◆ **Work to complete**:
(A) Translate into German the following sentence from the UnROOT.jl issue page: "However I believe this might actually be a bug in the package so I am posting my issue here as well."
(B) List every web address that appears in the UnROOT.jl issue page.
(C) According to the UnROOT.jl issue page, what error message is produced when the tree is read with LazyTree?

── Text for analysis

JuliaHEP / UnROOT.jl

Native Julia I/O package to work with CERN ROOT files objects (TTree and RNTuple)
https://juliahep.github.io/UnROOT.jl/
MIT License
102 stars 17 forks source link

Reading a file with Branches and Leafs #323

Closed TheFibonacciEffect closed 7 months ago

TheFibonacciEffect commented 7 months ago

I originally posted this on the julia discourse https://discourse.julialang.org/t/reading-root-file-with-branches/112014. However I believe this might actually be a bug in the package so I am posting my issue here as well.

Here is a link to the file I would like to read: https://polybox.ethz.ch/index.php/s/1aNZCiDSO1f2Eig

Original Post on julia Discourse

This is what I had originaly posted on the julia discourse

I have a root file with a tree, branches and leaves: When I try to read it like using UnROOT like this:

using UnROOT
f = ROOTFile("out_files/pienu00000-00.root")

tree = LazyTree(f,"sim")

I get a bounds error:

ERROR: BoundsError: attempt to access 7-element Vector{Any} at index [-1]
Stacktrace:
  [1] getindex(A::Vector{Any}, i1::Int64)

────
── Data for review

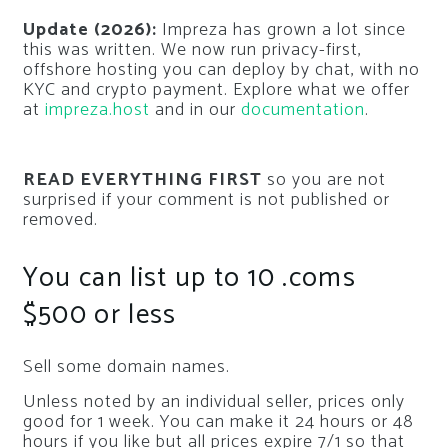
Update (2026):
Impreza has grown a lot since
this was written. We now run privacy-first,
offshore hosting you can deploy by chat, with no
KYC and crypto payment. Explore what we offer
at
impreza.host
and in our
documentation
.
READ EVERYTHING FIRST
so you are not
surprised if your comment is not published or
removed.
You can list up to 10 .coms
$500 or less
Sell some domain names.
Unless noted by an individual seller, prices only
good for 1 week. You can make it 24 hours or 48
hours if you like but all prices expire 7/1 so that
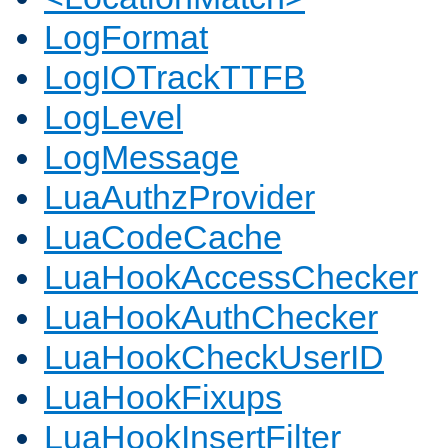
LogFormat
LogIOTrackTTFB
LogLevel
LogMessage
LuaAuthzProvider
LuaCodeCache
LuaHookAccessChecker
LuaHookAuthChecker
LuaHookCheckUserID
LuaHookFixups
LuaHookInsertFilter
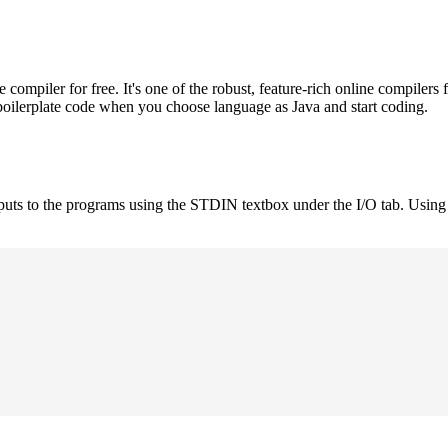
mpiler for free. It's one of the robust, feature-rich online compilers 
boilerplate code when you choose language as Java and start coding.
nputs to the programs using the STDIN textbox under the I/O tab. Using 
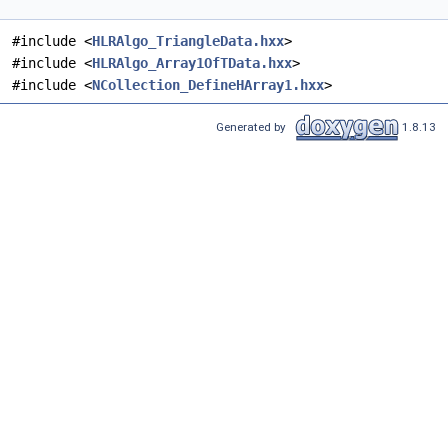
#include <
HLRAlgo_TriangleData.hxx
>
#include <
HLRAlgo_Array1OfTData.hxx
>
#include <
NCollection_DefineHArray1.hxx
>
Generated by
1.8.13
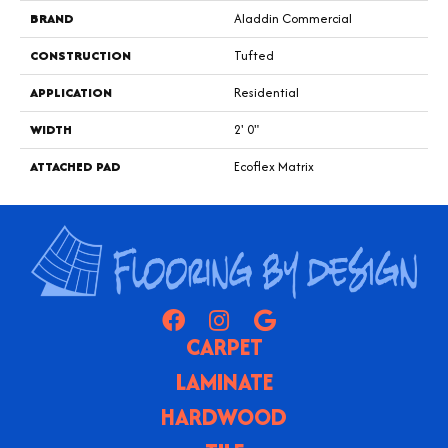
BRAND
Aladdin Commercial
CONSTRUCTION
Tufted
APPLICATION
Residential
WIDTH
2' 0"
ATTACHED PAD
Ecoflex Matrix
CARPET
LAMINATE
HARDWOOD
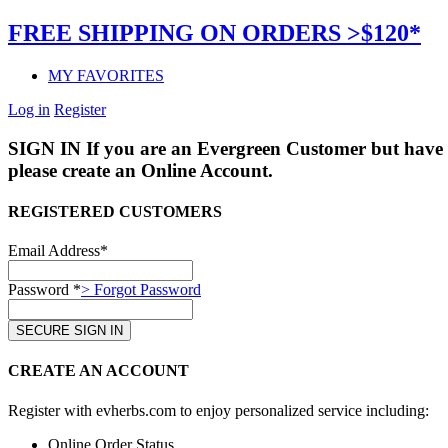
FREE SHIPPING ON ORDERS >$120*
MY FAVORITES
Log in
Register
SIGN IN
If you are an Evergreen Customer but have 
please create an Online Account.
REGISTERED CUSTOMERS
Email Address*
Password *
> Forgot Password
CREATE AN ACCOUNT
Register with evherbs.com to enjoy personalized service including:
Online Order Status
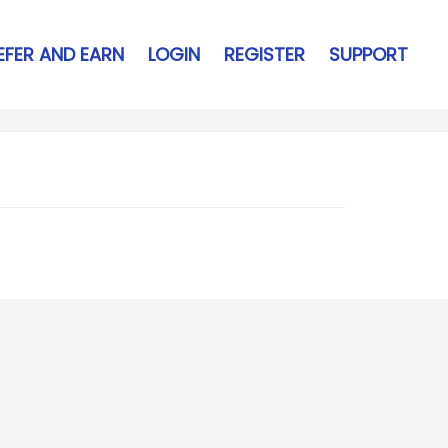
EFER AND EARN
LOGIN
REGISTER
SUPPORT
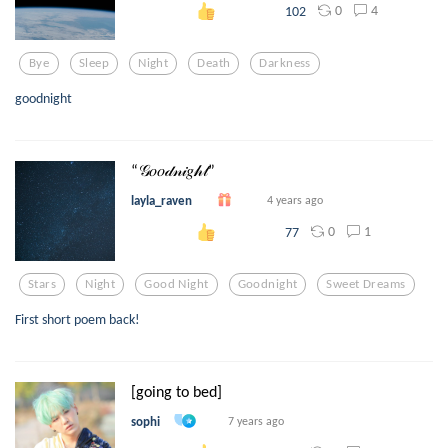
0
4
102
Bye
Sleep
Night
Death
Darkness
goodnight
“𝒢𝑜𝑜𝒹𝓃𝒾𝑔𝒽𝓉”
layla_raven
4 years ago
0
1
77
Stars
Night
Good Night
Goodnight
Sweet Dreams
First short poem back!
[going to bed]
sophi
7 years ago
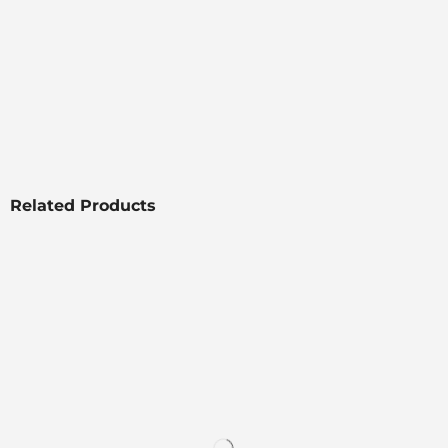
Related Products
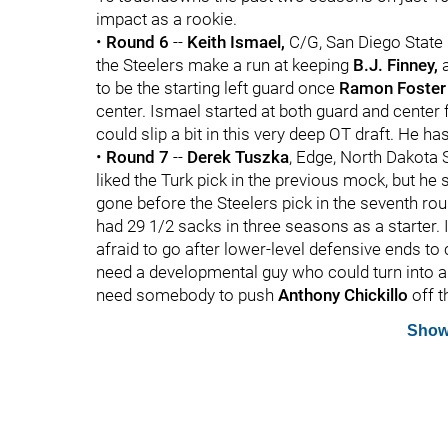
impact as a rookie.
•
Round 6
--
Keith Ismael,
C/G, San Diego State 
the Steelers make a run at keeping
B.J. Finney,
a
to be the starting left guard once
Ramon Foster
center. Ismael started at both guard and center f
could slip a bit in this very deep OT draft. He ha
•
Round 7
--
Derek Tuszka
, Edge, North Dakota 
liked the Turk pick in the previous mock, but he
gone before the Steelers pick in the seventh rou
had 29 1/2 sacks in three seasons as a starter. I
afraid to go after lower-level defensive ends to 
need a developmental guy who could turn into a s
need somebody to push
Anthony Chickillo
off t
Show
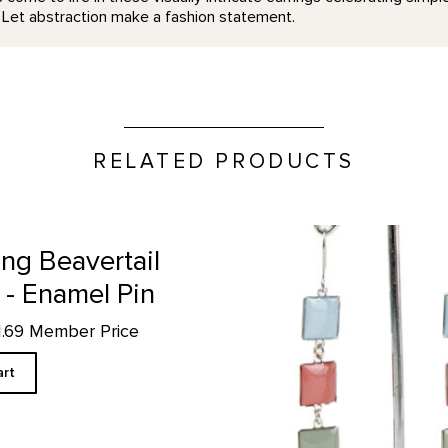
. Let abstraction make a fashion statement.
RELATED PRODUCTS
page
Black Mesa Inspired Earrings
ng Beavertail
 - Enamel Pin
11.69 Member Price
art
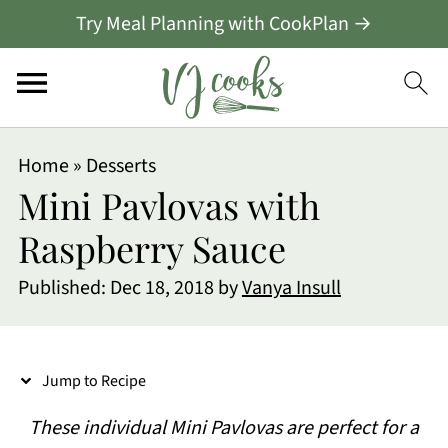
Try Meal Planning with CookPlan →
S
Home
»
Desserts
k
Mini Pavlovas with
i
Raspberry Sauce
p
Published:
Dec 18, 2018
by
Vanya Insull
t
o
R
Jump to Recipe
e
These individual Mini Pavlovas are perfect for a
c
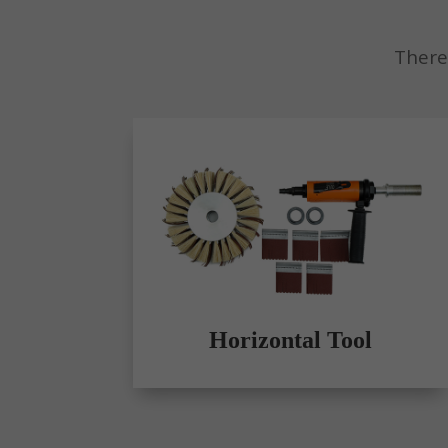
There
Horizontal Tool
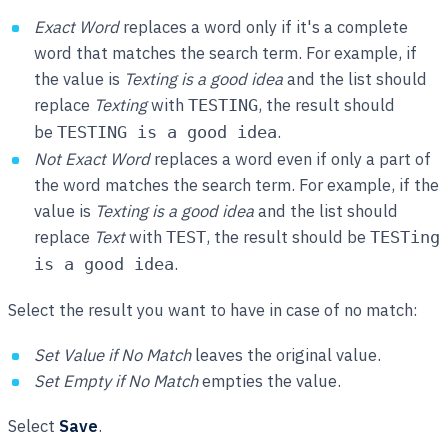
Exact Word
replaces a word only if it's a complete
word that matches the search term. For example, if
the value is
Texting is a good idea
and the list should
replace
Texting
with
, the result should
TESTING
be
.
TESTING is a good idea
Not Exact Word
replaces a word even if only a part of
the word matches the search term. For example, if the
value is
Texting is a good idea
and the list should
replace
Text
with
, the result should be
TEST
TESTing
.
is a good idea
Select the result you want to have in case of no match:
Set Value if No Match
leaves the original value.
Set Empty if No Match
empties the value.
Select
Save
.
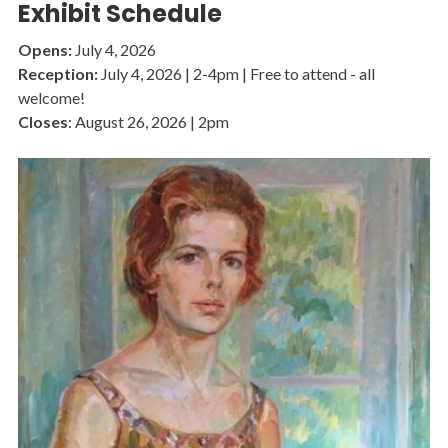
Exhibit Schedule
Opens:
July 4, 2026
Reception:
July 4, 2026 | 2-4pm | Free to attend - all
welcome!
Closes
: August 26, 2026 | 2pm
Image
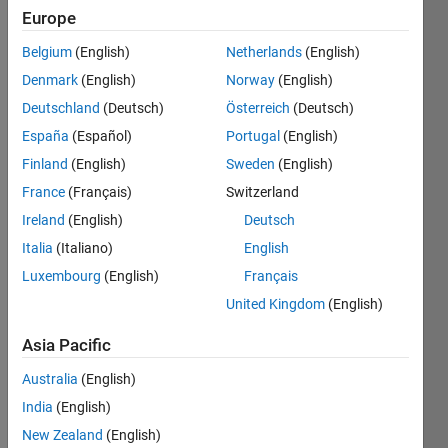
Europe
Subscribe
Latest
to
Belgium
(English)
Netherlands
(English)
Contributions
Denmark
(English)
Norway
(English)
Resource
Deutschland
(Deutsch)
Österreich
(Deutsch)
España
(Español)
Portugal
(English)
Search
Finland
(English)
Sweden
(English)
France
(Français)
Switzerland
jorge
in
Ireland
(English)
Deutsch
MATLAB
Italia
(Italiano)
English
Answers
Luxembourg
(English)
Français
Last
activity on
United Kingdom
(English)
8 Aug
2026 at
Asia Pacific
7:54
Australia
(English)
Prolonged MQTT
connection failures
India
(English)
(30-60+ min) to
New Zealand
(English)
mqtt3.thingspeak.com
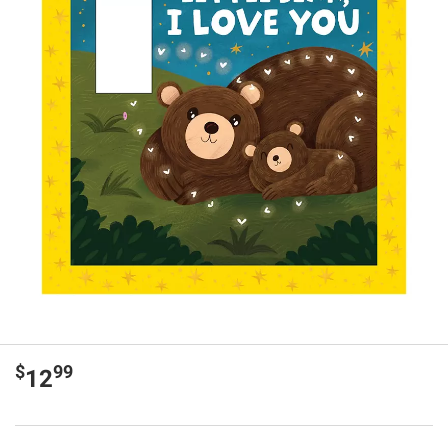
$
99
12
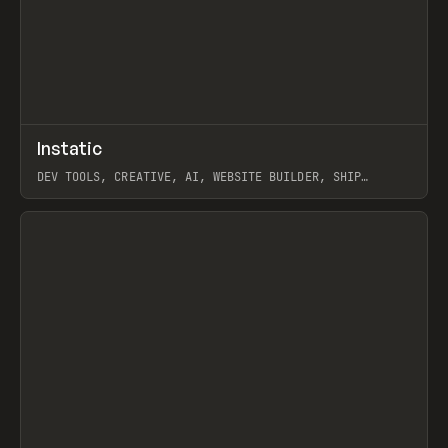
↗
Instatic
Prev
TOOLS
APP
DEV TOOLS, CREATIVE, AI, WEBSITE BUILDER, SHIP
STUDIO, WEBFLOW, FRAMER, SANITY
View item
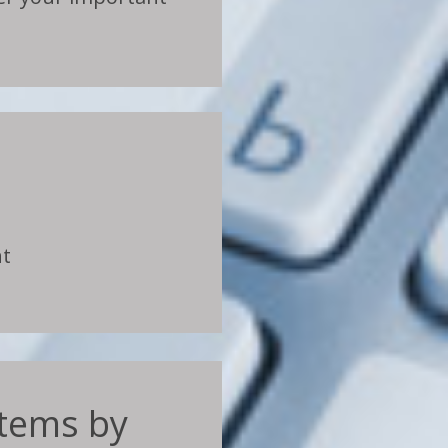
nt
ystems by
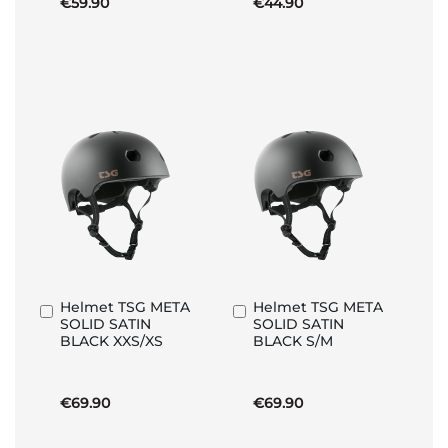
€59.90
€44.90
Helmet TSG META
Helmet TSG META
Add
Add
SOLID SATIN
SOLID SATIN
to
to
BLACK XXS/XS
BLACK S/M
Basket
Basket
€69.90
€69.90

────

◆ **Results for each task**:
(A) Ich glaube jedoch, dass dies tatsächlich ein Fehler im Paket sein könnte, daher poste ich mein Problem auch hier.

(B)
- https://juliahep.github.io/UnROOT.jl/
- https://discourse.julialang.org/t/reading-root-file-with-branches/112014
- https://polybox.ethz.ch/index.php/s/1aNZCiDSO1f2Eig

(C) ERROR: BoundsError: attempt to access 7-element Vector{Any} at index [-1]